I have followed the topic for som time now, and would like to out down my thought
as well. I hope you don't mind that a rookie is doing that.

As far as I know I thought that "root" could do anything on a system. If I were one
of those guys sitting around trying to get root-access on a system, the firts thing
I would do is to get rid of all the auditing systems lying on the machine. And that
is pretty easy, especially if you are to put it in the crontab or putting it as a
deamon. It is even more easy if it is put down on a rw-media on the local machine
and the package is known in the debian-world. Then the "hacker" would know what to
look for.

The only three ways that I see (a rookies eyes), is to either build your own
thingie-kind-of-auditing-tool and then protect it with your own life. Don't put it
in the crontab to make it visible, and dont put it as a deamon to make it even more
visible.

Or to try to make a special audit computer to audit  through maybe RS-232 and don't
connect it directly to the same subnet. This would make it almost impossible for
the "hacker" to not being logged or wiping out the loggs.

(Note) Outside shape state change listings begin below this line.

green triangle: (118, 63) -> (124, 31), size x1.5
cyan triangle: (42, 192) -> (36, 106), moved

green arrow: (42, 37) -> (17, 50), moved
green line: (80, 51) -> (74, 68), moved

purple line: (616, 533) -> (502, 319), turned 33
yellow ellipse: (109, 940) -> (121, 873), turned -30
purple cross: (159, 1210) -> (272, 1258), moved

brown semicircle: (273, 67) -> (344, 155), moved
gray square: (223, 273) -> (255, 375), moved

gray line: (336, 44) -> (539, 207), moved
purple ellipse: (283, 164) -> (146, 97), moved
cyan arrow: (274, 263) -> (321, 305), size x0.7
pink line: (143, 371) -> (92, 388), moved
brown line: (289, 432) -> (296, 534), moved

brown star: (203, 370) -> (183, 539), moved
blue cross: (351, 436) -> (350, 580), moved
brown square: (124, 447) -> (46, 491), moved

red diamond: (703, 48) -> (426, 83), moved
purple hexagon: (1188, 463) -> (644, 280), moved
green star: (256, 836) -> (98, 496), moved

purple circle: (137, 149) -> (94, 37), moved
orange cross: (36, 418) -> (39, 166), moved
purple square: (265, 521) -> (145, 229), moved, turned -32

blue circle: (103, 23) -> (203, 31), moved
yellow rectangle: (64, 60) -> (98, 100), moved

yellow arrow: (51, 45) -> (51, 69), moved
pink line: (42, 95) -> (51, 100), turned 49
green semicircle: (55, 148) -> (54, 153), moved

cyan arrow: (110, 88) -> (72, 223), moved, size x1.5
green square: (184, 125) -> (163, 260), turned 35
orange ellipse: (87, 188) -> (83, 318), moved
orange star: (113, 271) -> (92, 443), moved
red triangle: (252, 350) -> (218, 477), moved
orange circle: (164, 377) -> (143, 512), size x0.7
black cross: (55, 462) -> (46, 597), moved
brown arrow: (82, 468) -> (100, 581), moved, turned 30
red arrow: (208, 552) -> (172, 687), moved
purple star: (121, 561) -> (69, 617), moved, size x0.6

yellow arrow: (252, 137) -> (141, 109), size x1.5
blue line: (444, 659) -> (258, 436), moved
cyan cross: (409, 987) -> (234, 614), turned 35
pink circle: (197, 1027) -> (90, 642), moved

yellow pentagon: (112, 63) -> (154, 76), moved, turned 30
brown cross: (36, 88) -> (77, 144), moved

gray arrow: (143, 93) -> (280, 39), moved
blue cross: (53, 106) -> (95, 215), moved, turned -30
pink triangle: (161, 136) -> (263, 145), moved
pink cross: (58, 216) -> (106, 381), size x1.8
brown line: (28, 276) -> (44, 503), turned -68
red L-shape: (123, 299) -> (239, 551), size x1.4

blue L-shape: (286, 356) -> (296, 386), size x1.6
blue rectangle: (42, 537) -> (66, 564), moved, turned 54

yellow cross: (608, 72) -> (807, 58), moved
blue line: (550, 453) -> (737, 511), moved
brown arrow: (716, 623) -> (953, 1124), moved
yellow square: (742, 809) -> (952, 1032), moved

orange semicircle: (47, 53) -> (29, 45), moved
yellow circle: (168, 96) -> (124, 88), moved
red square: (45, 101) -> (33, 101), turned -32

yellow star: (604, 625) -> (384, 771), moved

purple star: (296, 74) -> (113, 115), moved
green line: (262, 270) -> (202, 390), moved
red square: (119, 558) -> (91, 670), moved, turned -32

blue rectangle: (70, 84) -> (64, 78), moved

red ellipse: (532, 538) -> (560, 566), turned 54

The third way is to use a ro-media. But I dont see how to make this thing work
correctly. Cause if you are to put in a thing in the cron tab to check if it is
still the same, then it shouldn't be too hard to change the program that checks
against the ro-media to fake its answers.

Well well, this is the direct thought I got when reading your letters, but of
course, I might be mistaken and maybe I don't really know what I'm talking about.

Please tell me what YOU think about this.